Copy exactly the lines of the data below, beginning with the line with "Fig. 57 The" and ending with the line with "Figure 8. Response". Pictures are to be omitted.
(INFORMATION GIVEN)
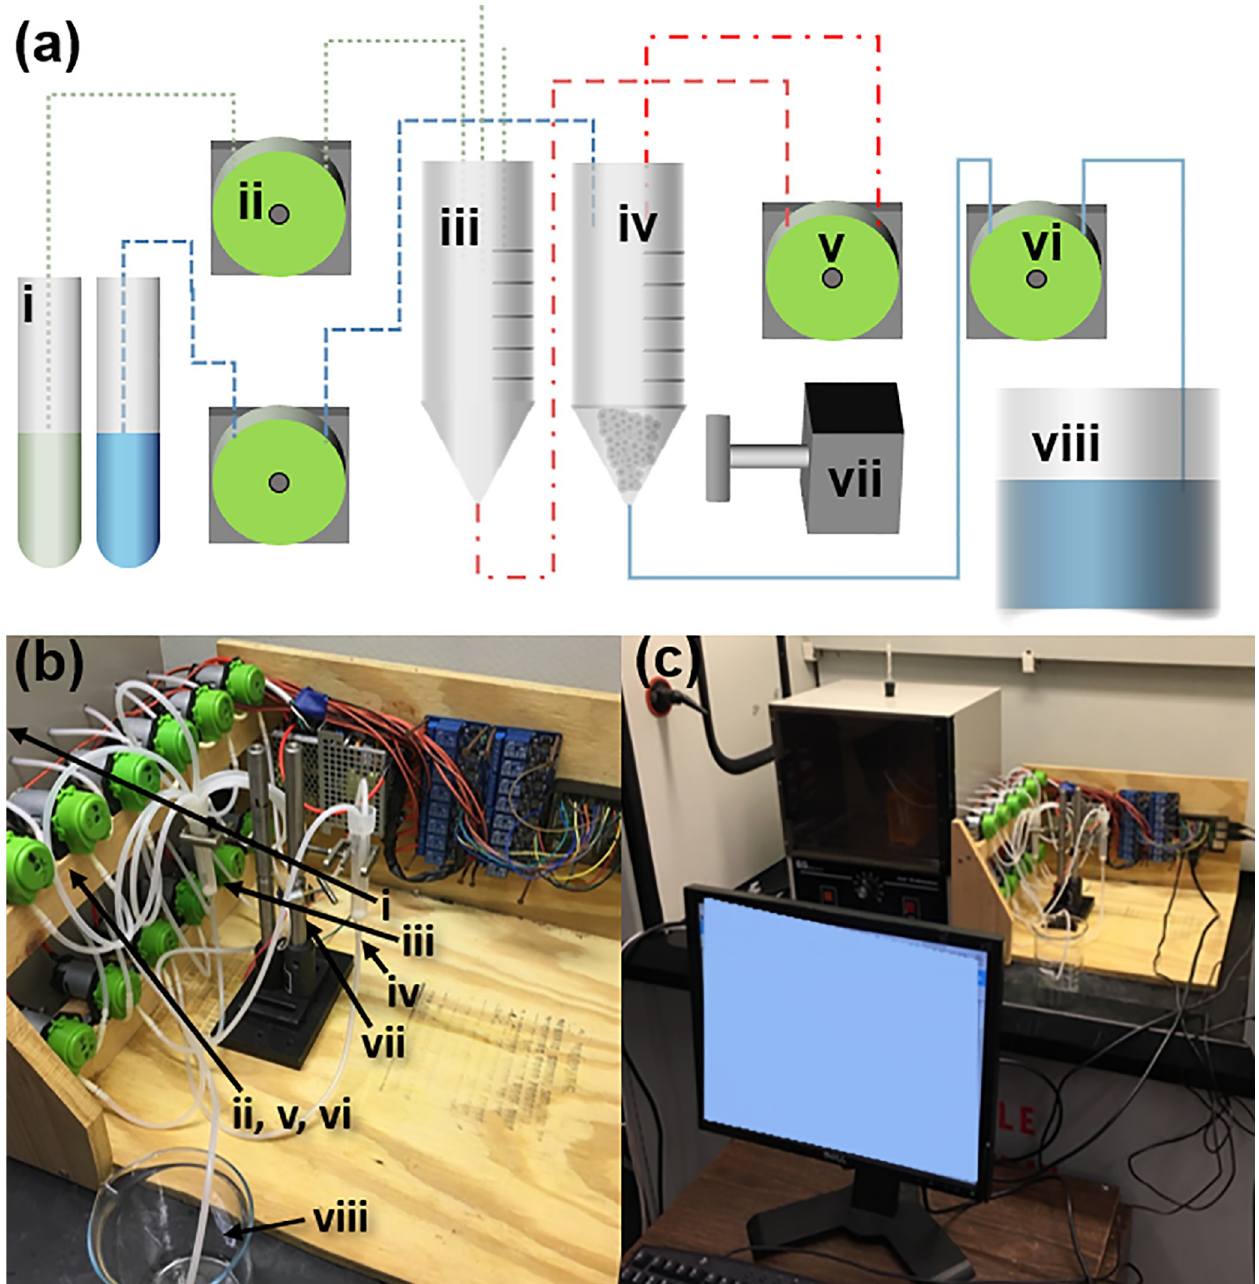
Fig 2. Design of solid phase peptide synthesizer fluid-handling components. (a) Schematic of fluid-handling components. ( i ) Reagents for SPPS, ( ii ) reagent feed pumps, ( iii ) reagent mixing and activation vessel, ( iv ) resin and peptide synthesis vessel, ( v ) transfer pump from activation to peptide synthesis vessel, ( vi ) drainage pump from, ( vii ) custom, inexpensive magnetic stirrer, and ( viii ) waste container for reactor effluents. (b) Photograph of fluid handling components. (c) Photograph of complete setup and physical interface.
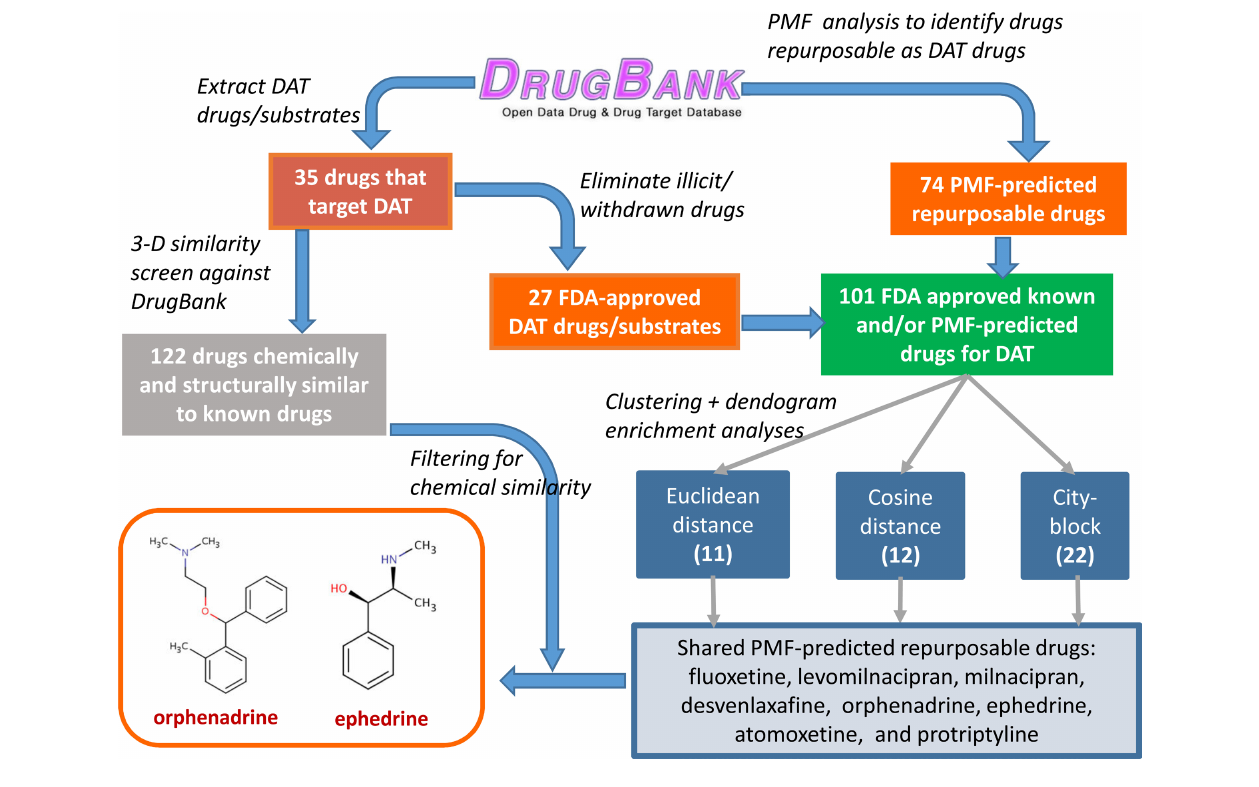
different distance metrics (Euclidian, cosine, and city-block). Screening of these drugs against the subset of 122 drugs identified by OpenEye screening to be structurally and chemically similar to known drugs distinguishes two, ORPH and ephedrine (followed by desvenlafaxine, not shown). See the text for details. The highest scoring drug, ORPH, is selected for computational and experimental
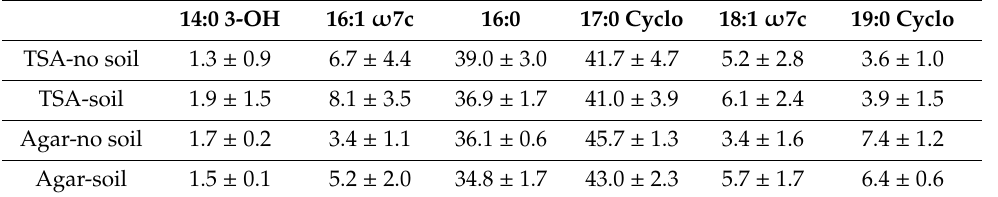
Table 2. Fatty acid profiles of Y. pestis in Tryptic Soy Agar (TSA) and agar. The mean relative abundance of each biomarker is given with one standard deviation ( n = 6 for each culturing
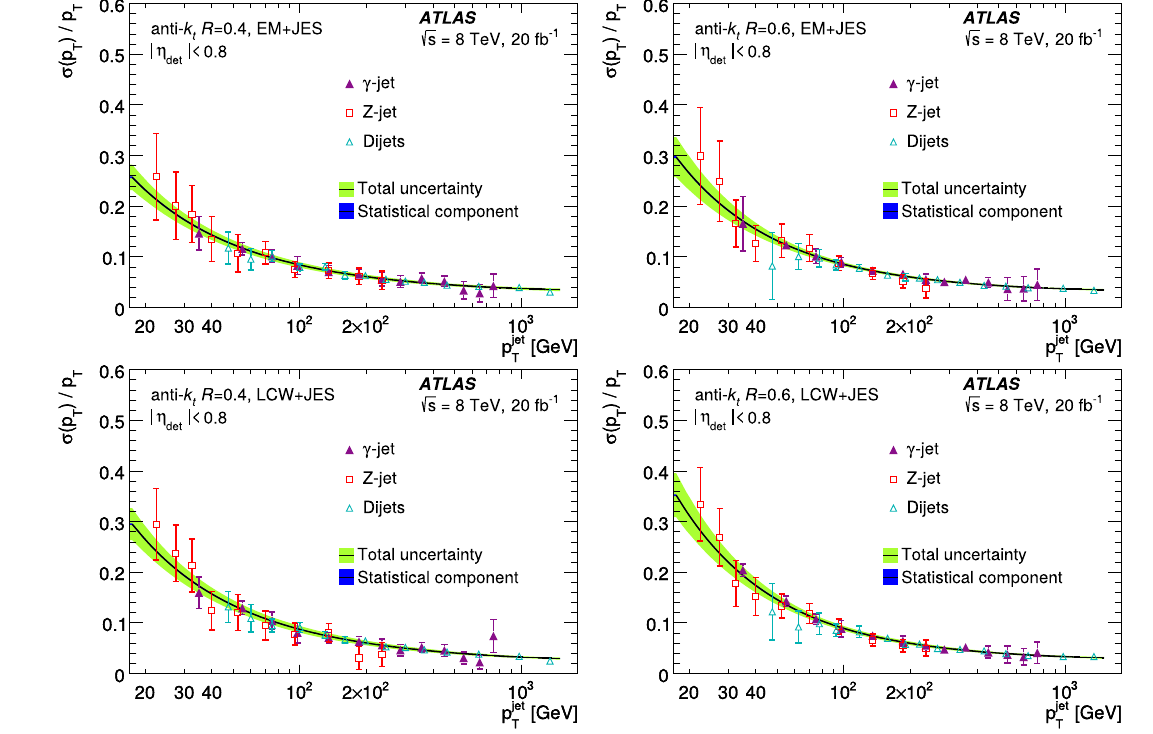
Fig. 57 The jet resolution as a function of p T for the four different jet collections in the central region. The three in situ inputs to the measure- ment, namely Z +jet (empty squares), γ +jet (filled triangles), and dijet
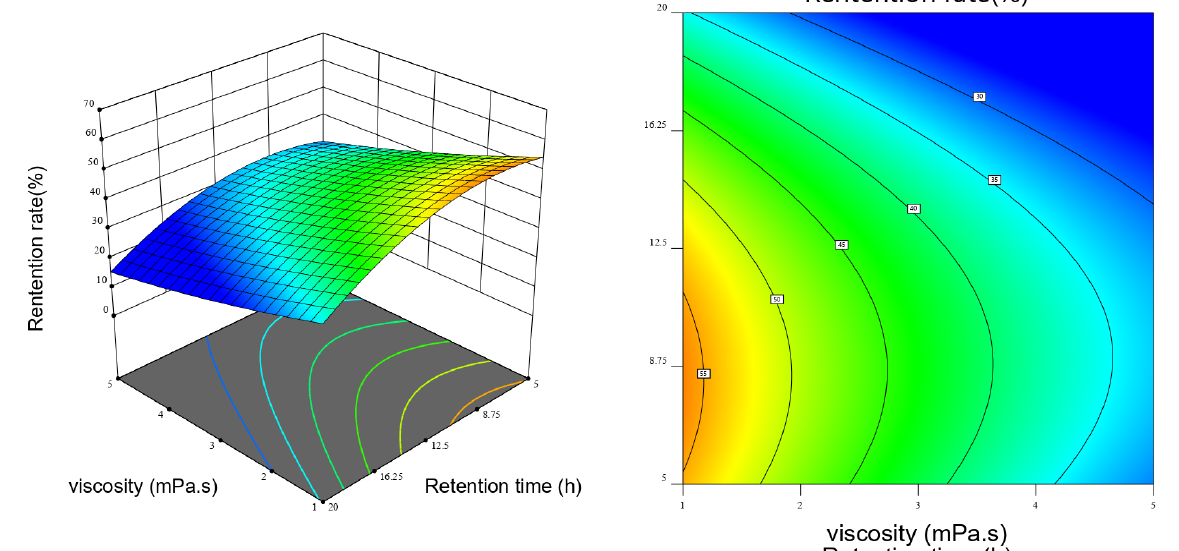
Figure 8. Response surface and contour plots (viscosity vs. retention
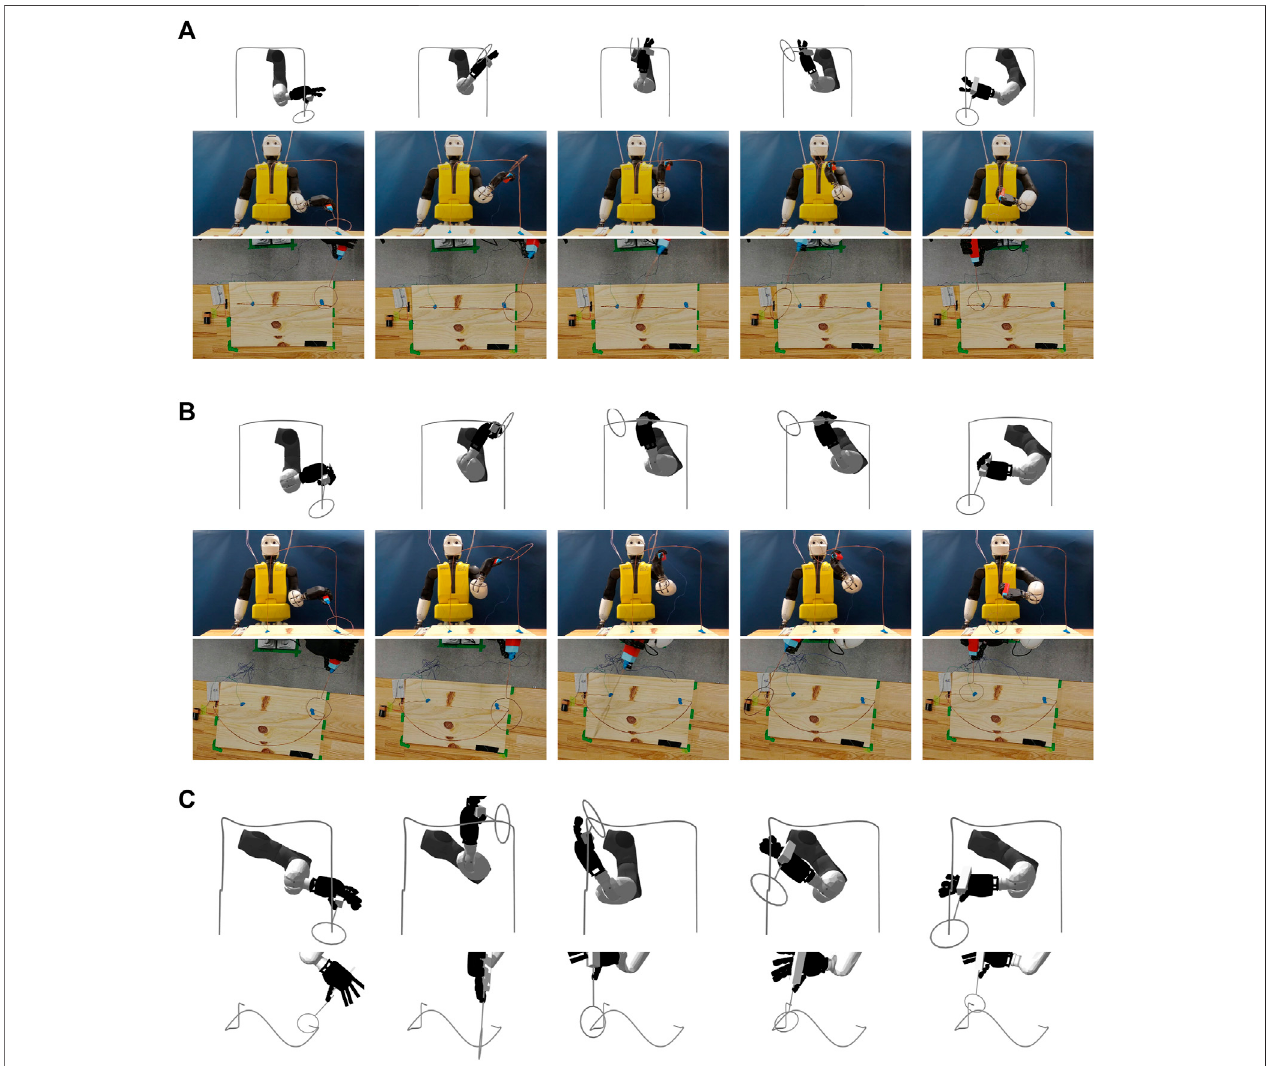
FIGURE 2 | (A) Frames from the optimized trajectory on Obstacle-A executed by the REEM-C arm in the Gazebo simulator (top row) and the same trajectory executedonthefullREEM-Chumanoidhardwarefromafrontview(middlerow)andtop-downview(bottomrow). (B) FramesfromtheoptimizedtrajectoryonObstacle- B executed by the REEM-C arm in the Gazebo simulator (top row) and the same trajectory executed on the full REEM-C humanoid hardware from a front view (middle row)andtop-downview(bottomrow). (C) FramesfromtheoptimizedtrajectoryonObstacle-CexecutedbytheREEM-CarmintheGazebosimulator(toprow)and the same trajectory executed on the full REEM-C humanoid in the Gazebo simulator from a top view showing the sine shape on the top portion of the wireframe (bottom row).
(End INFORMATION GIVEN)
● **REPLY TO THE EXERCISE**
Fig. 57 The jet resolution as a function of p T for the four different jet collections in the central region. The three in situ inputs to the measure- ment, namely Z +jet (empty squares), γ +jet (filled triangles), and dijet
Figure 8. Response surface and contour plots (viscosity vs. retention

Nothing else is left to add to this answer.